- _Goal of the exercise_
Could you please transcribe the data exactly, without the pictures?

[Spatial change descriptions]
══════
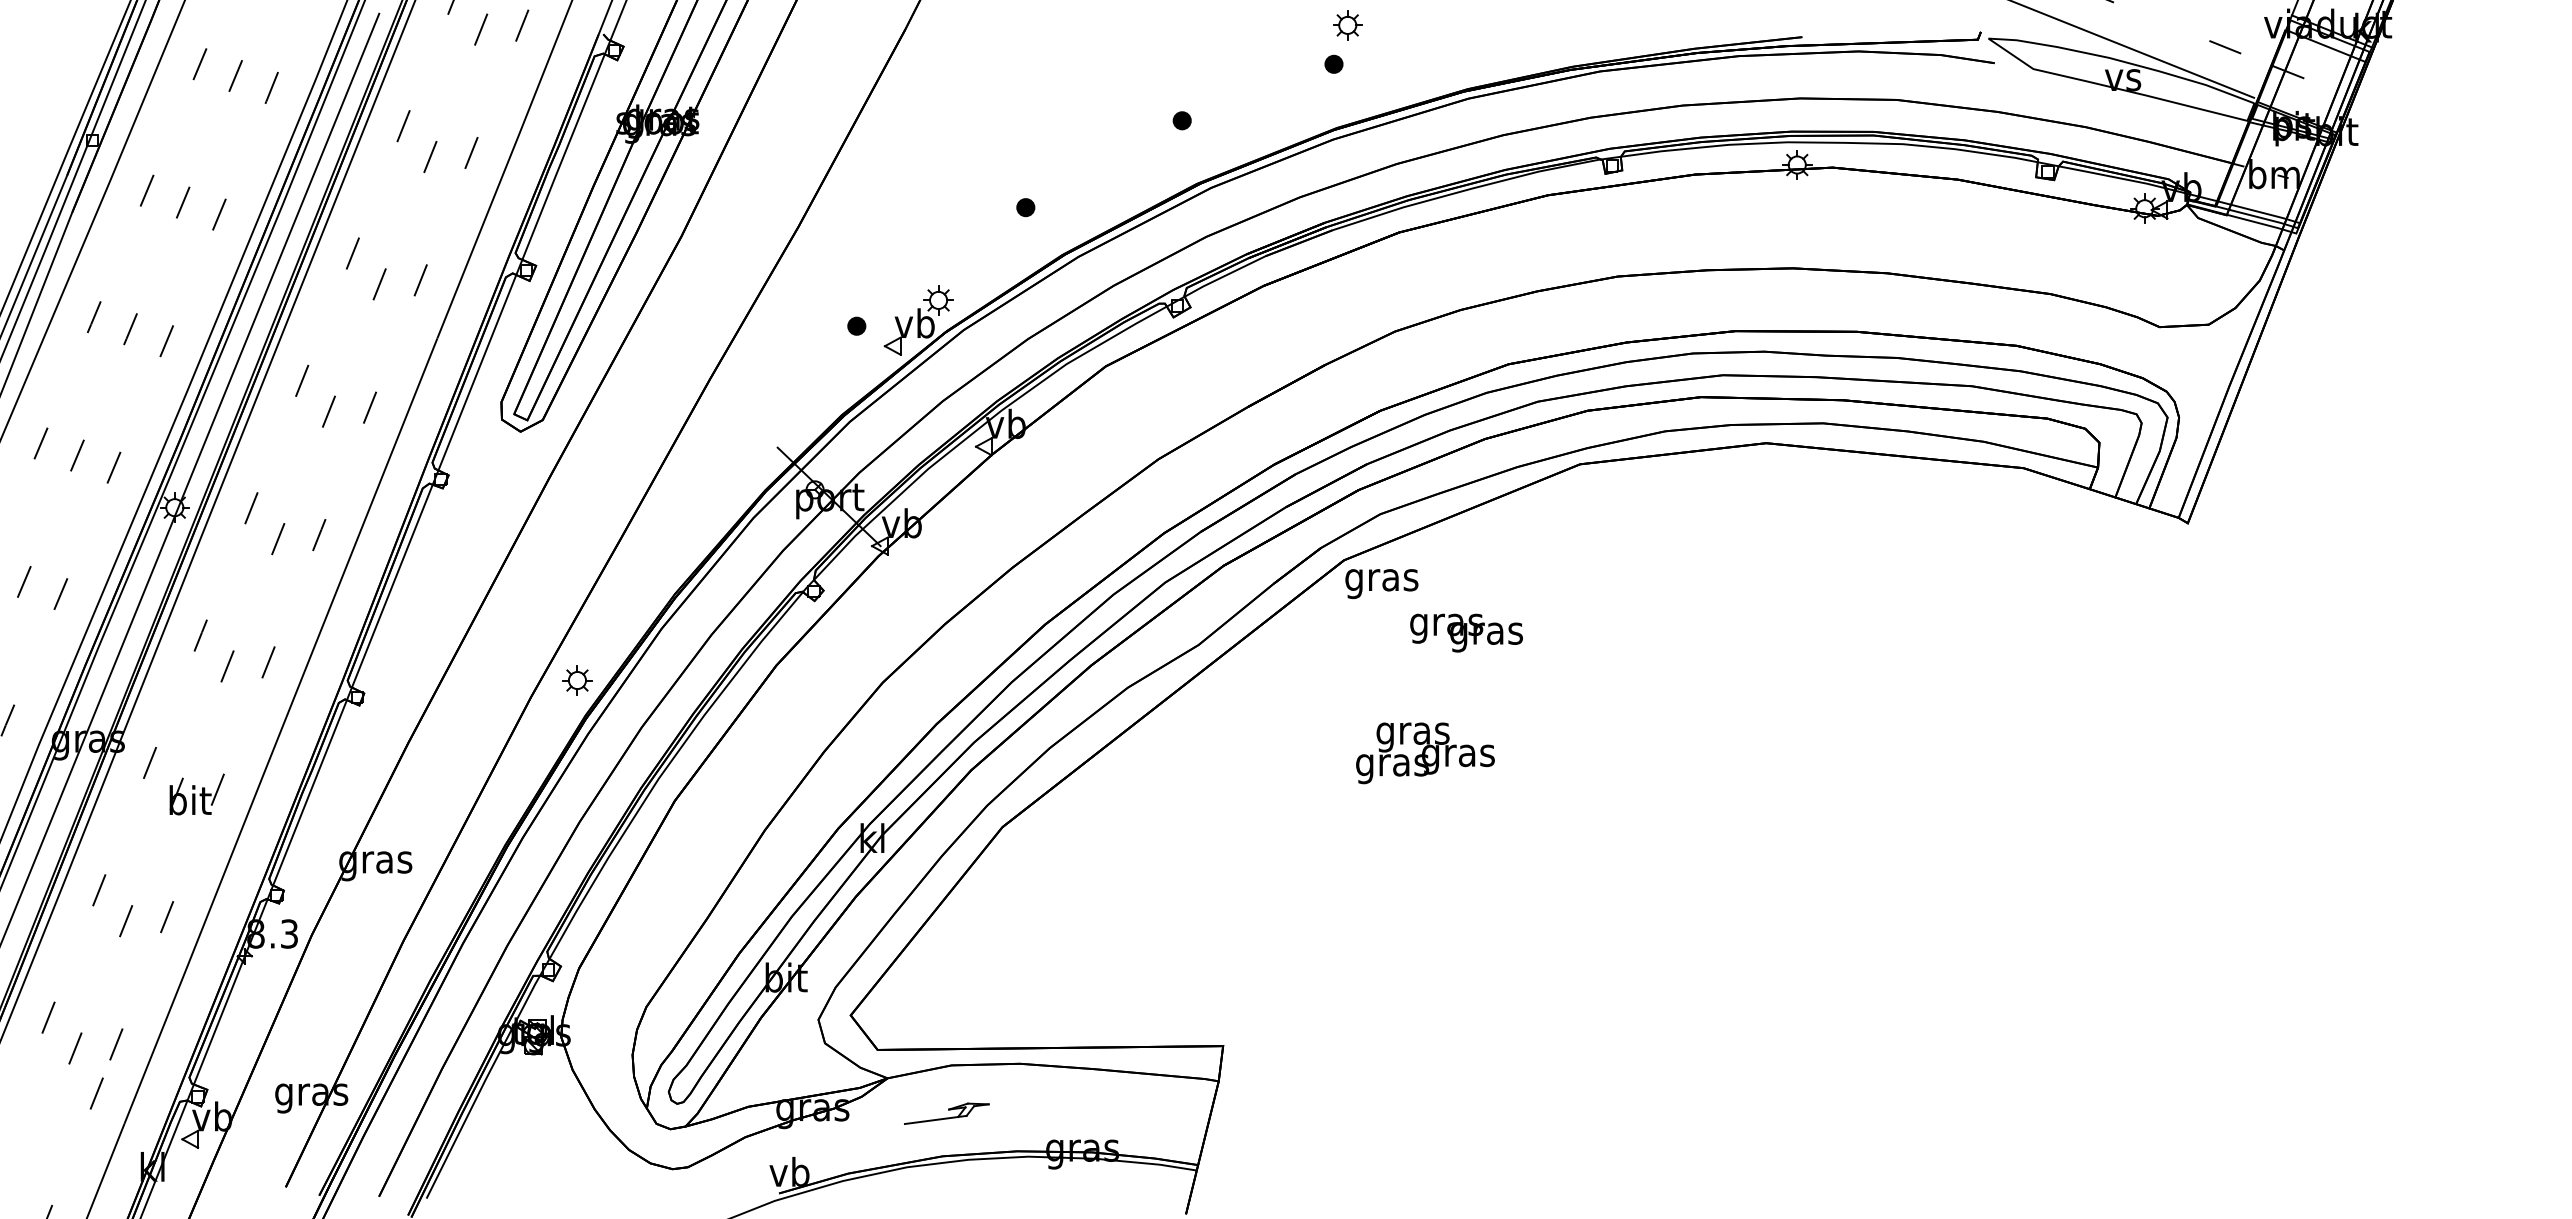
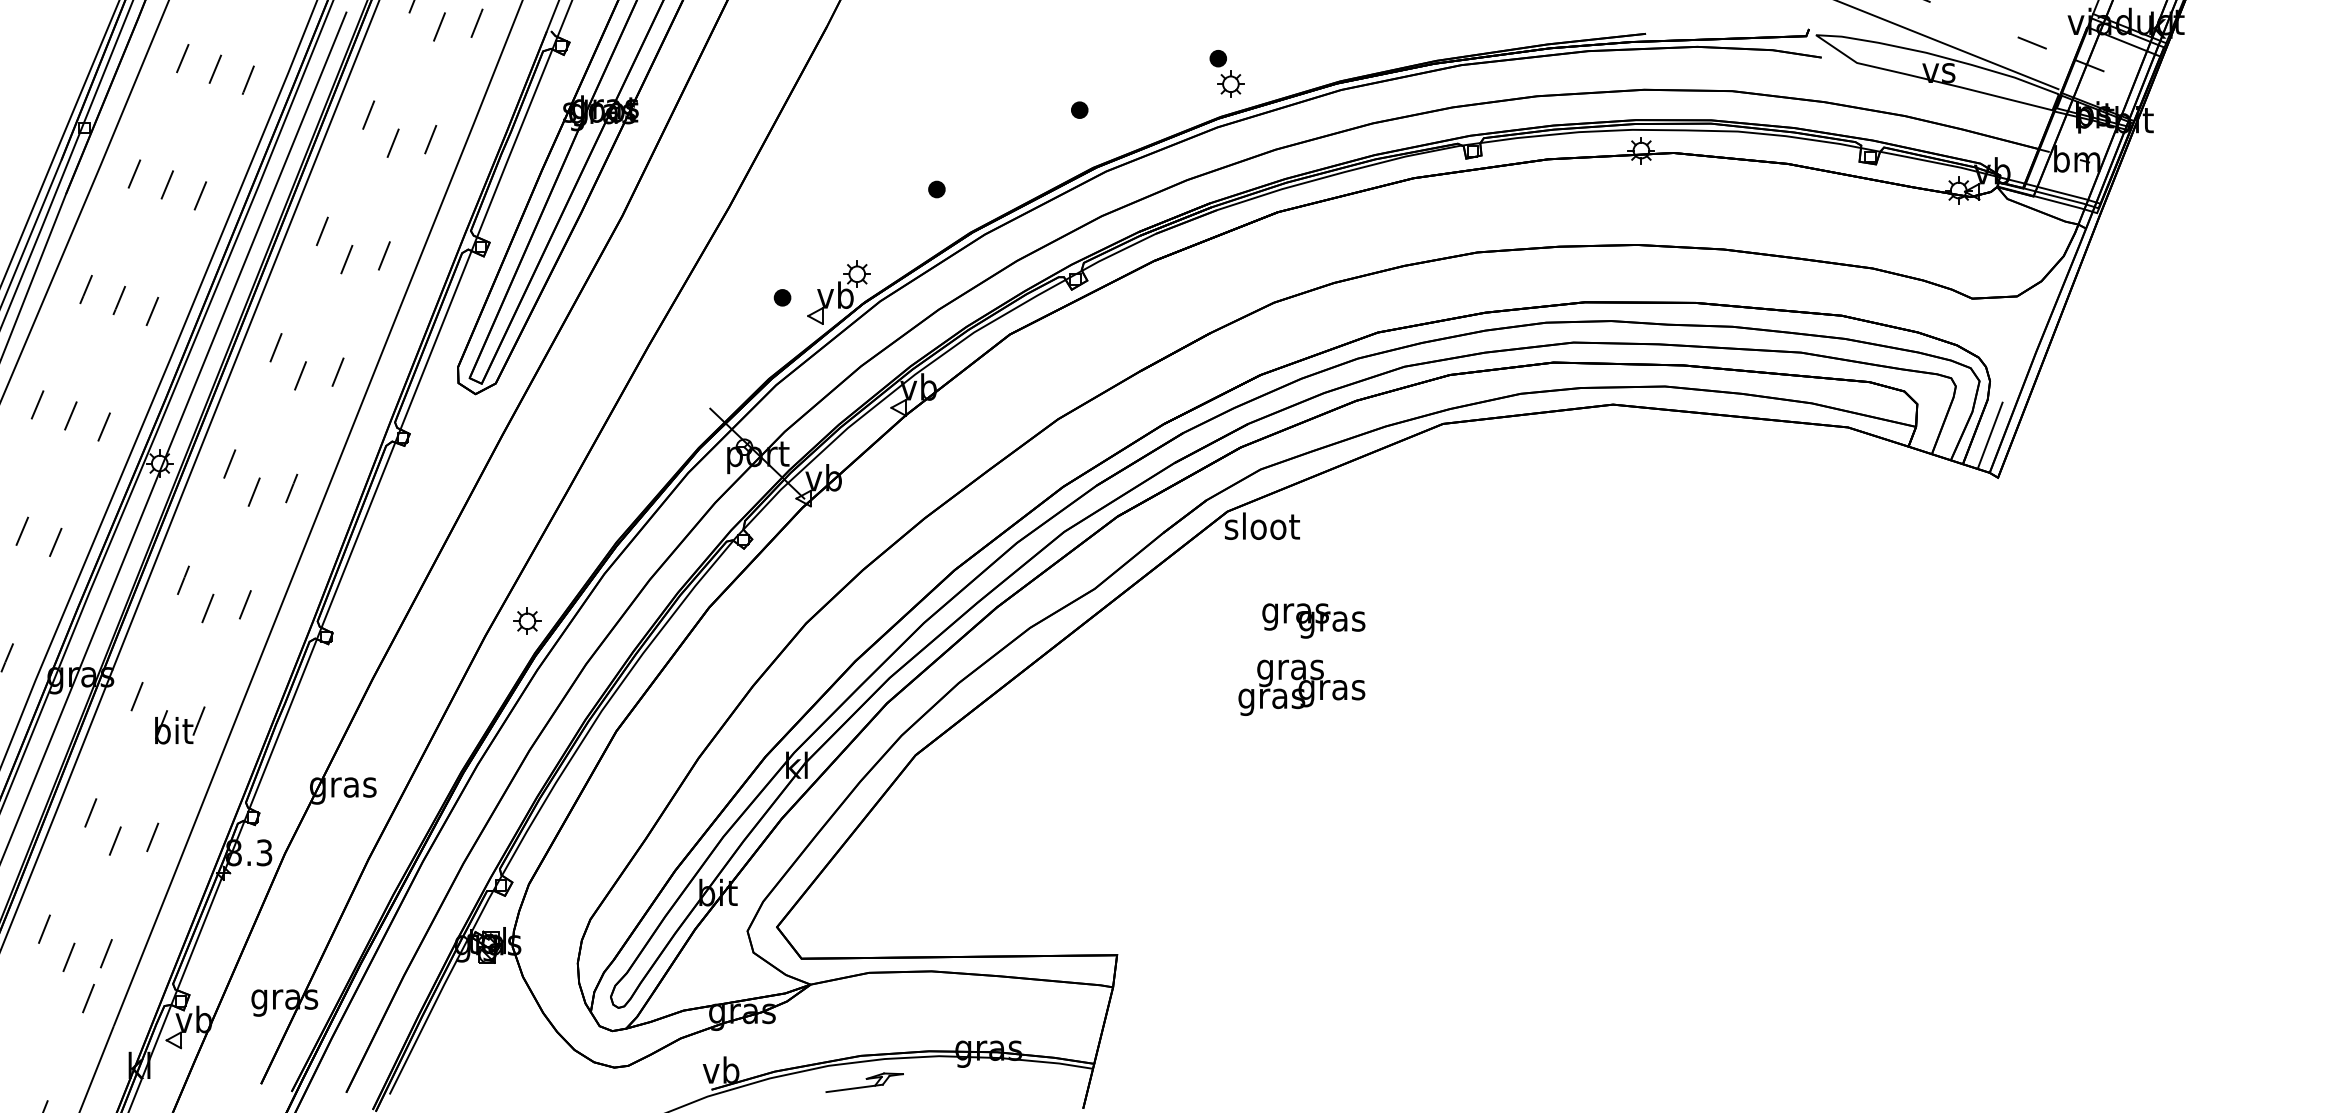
part: (1347, 25) -> (1230, 84), moved
line: (2178, 477) -> (1989, 435), added
text: (1382, 580) -> (1262, 530), gras -> sloot
text: (1466, 632) -> (1313, 620), moved
part: (946, 1113) -> (864, 1082), moved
══════
- _Response below_
part: (1347, 25) -> (1230, 84), moved
line: (2178, 477) -> (1989, 435), added
text: (1382, 580) -> (1262, 530), gras -> sloot
text: (1466, 632) -> (1313, 620), moved
part: (946, 1113) -> (864, 1082), moved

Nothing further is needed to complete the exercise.